__Task item__: The records below are to be copied exactly, with every picture left out.

__Provided entries__:
☆ ☆ ☆ ☆ ☆
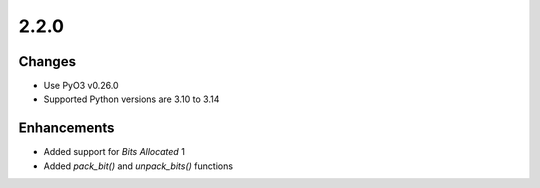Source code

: .. _v2.2.0:

2.2.0
=====

Changes
.......

* Use PyO3 v0.26.0
* Supported Python versions are 3.10 to 3.14

Enhancements
............

* Added support for *Bits Allocated* 1
* Added `pack_bit()` and `unpack_bits()` functions
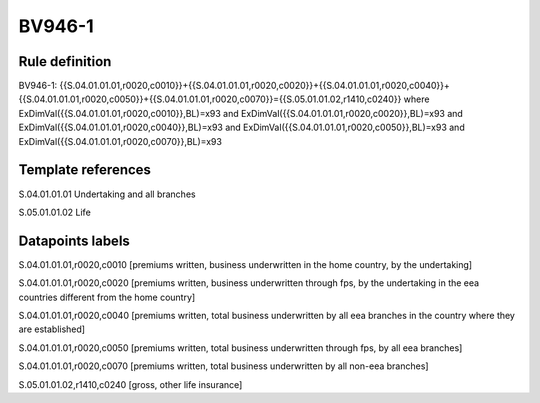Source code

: =======
BV946-1
=======

Rule definition
---------------

BV946-1: {{S.04.01.01.01,r0020,c0010}}+{{S.04.01.01.01,r0020,c0020}}+{{S.04.01.01.01,r0020,c0040}}+{{S.04.01.01.01,r0020,c0050}}+{{S.04.01.01.01,r0020,c0070}}={{S.05.01.01.02,r1410,c0240}} where ExDimVal({{S.04.01.01.01,r0020,c0010}},BL)=x93 and ExDimVal({{S.04.01.01.01,r0020,c0020}},BL)=x93 and ExDimVal({{S.04.01.01.01,r0020,c0040}},BL)=x93 and ExDimVal({{S.04.01.01.01,r0020,c0050}},BL)=x93 and ExDimVal({{S.04.01.01.01,r0020,c0070}},BL)=x93


Template references
-------------------

S.04.01.01.01 Undertaking and all branches

S.05.01.01.02 Life


Datapoints labels
-----------------

S.04.01.01.01,r0020,c0010 [premiums written, business underwritten in the home country, by the undertaking]

S.04.01.01.01,r0020,c0020 [premiums written, business underwritten through fps, by the undertaking in the eea countries different from the home country]

S.04.01.01.01,r0020,c0040 [premiums written, total business underwritten by all eea branches in the country where they are established]

S.04.01.01.01,r0020,c0050 [premiums written, total business underwritten through fps, by all eea branches]

S.04.01.01.01,r0020,c0070 [premiums written, total business underwritten by all non-eea branches]

S.05.01.01.02,r1410,c0240 [gross, other life insurance]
☆ ☆ ☆ ☆ ☆
__Problem solution__:
Source code

: .. _v2.2.0:

2.2.0
=====

Changes
.......

* Use PyO3 v0.26.0
* Supported Python versions are 3.10 to 3.14

Enhancements
............

* Added support for *Bits Allocated* 1
* Added `pack_bit()` and `unpack_bits()` functions
Source code

: =======
BV946-1
=======

Rule definition
---------------

BV946-1: {{S.04.01.01.01,r0020,c0010}}+{{S.04.01.01.01,r0020,c0020}}+{{S.04.01.01.01,r0020,c0040}}+{{S.04.01.01.01,r0020,c0050}}+{{S.04.01.01.01,r0020,c0070}}={{S.05.01.01.02,r1410,c0240}} where ExDimVal({{S.04.01.01.01,r0020,c0010}},BL)=x93 and ExDimVal({{S.04.01.01.01,r0020,c0020}},BL)=x93 and ExDimVal({{S.04.01.01.01,r0020,c0040}},BL)=x93 and ExDimVal({{S.04.01.01.01,r0020,c0050}},BL)=x93 and ExDimVal({{S.04.01.01.01,r0020,c0070}},BL)=x93


Template references
-------------------

S.04.01.01.01 Undertaking and all branches

S.05.01.01.02 Life


Datapoints labels
-----------------

S.04.01.01.01,r0020,c0010 [premiums written, business underwritten in the home country, by the undertaking]

S.04.01.01.01,r0020,c0020 [premiums written, business underwritten through fps, by the undertaking in the eea countries different from the home country]

S.04.01.01.01,r0020,c0040 [premiums written, total business underwritten by all eea branches in the country where they are established]

S.04.01.01.01,r0020,c0050 [premiums written, total business underwritten through fps, by all eea branches]

S.04.01.01.01,r0020,c0070 [premiums written, total business underwritten by all non-eea branches]

S.05.01.01.02,r1410,c0240 [gross, other life insurance]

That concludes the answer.